[Start of Supplied information]

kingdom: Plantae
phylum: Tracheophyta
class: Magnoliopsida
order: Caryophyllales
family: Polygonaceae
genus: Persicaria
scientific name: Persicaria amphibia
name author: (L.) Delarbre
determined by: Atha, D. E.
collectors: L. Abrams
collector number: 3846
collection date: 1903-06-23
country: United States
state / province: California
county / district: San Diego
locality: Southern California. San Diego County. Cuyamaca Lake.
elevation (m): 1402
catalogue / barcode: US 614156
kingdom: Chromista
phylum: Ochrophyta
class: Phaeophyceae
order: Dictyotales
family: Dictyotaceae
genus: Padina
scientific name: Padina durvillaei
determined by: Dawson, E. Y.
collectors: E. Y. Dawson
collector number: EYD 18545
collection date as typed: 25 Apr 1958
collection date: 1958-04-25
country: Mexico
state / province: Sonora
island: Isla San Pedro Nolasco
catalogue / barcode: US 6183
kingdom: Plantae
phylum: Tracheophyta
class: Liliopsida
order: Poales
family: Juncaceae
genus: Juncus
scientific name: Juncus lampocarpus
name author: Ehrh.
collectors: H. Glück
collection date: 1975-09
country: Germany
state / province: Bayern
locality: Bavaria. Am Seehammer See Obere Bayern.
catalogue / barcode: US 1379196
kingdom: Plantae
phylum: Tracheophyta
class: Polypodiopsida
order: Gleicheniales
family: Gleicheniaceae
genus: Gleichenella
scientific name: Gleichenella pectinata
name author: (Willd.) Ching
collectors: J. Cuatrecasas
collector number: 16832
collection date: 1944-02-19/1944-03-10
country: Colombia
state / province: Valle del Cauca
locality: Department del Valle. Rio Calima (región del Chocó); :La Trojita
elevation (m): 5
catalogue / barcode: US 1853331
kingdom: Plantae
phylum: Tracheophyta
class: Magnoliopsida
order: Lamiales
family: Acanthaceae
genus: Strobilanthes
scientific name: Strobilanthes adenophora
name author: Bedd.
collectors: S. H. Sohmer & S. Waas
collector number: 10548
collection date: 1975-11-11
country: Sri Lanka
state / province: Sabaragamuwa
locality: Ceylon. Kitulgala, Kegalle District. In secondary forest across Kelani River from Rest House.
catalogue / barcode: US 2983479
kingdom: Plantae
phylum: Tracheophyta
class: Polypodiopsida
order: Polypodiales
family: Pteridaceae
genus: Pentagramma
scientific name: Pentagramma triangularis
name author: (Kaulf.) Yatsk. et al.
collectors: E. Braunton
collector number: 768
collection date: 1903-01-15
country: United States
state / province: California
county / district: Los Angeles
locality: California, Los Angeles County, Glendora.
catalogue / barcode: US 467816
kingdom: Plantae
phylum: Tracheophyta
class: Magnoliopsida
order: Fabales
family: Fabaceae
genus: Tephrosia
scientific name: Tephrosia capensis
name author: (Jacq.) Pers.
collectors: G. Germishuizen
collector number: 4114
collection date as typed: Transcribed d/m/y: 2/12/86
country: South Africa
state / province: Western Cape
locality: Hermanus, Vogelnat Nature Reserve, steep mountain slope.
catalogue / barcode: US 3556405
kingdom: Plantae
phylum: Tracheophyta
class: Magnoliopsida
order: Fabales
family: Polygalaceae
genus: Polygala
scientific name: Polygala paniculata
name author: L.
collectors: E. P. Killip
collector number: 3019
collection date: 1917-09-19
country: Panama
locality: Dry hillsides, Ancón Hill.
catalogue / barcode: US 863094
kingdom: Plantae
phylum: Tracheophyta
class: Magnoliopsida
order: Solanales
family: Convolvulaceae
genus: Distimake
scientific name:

[End of Supplied information]

What to produce >> Count the lines in the data that contain the string "locality", matching case exactly, and reply with the number alone.

Result for this exercise >> 7